What the task asks: According to the text below about the play The Monument, roughly how many small word changes did Jani Lauzon's production make to Wagner's script?

Text:
——————

On the verge of being executed for raping and killing 23 women and girls, Stetko, an unrepentant young combatant in an unnamed conflict, is visited by a mysterious woman named Mejra.

She gives him a choice: He can either be killed, or be released on the condition that he agree to obey her every command for the rest of his life.

A play that dances on the edge of the brutally direct and the symbolic, Colleen Wagner’s Governor-General’s-Award-winning drama The Monument has had surprising staying power since its premiere in 1995.

Set nowhere in particular, but originally produced at a time when the war in Bosnia was raging, it was at first seen by many critics as a too on-the-nose response to atrocities committed in Southeastern Europe.

But, in the intervening decades, The Monument has shown an unusual ability to acquire different resonances, explicit or implied, in new productions in Germany, Japan and Rwanda, and again in Canada. And the further we move away from the time of its creation, the more compelling critics seem to have found it.

Now, at the Factory Theatre, director Jani Lauzon takes yet another new look at the two-hander: through the lens of murdered and missing Indigenous women and girls. Not just through costuming and conscious casting, either. About 15 small word changes in Wagner’s script allow The Monument to more easily conjure Canada and colonialism. Camp has turned into reserve, army into gang, white skin to brown skin.

There still seems to be an open war on, one with two sides, two sets of combatants – which makes an entirely realistic translation to Canada difficult. But the play itself does not exist in reality, rather in its own theatrical world that reaches beyond singular meaning even here.

——————

Data:
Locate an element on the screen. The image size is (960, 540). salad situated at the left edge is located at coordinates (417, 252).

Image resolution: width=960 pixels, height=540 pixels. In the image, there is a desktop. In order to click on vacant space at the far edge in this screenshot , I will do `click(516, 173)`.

——————

Output for this task: About 15.